WHAT THE TASK REQUIRES: Write out exactly the lines from the one containing "wrist: (341, 272)" through the last line of the records below, and no others.

===== DATA PROVIDED =====

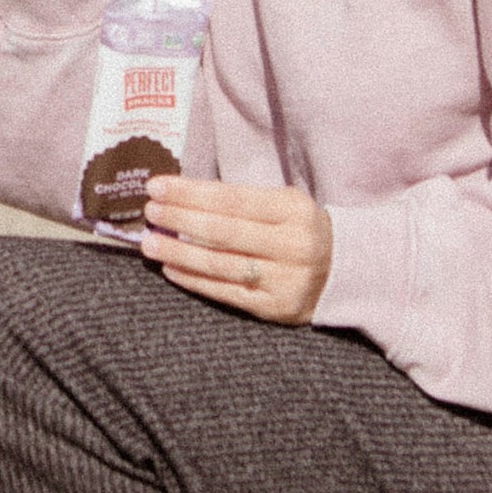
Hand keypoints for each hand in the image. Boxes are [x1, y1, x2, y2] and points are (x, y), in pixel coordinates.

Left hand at [141, 179, 332, 325]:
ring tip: (150, 243)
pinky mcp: (275, 307)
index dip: (191, 193)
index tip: (157, 186)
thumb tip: (182, 196)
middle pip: (224, 231)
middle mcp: (291, 244)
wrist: (341, 272)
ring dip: (179, 253)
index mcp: (293, 209)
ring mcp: (284, 278)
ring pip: (221, 264)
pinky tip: (172, 269)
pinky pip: (226, 292)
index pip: (232, 199)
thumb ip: (241, 201)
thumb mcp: (284, 204)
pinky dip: (195, 280)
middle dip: (180, 219)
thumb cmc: (298, 229)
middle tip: (150, 211)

=====

RESPONSE AREA:
wrist: (341, 272)
ring dip: (179, 253)
index mcp: (293, 209)
ring mcp: (284, 278)
ring pip: (221, 264)
pinky tip: (172, 269)
pinky pip: (226, 292)
index pip: (232, 199)
thumb ip: (241, 201)
thumb mcp: (284, 204)
pinky dip: (195, 280)
middle dip: (180, 219)
thumb cmc: (298, 229)
middle tip: (150, 211)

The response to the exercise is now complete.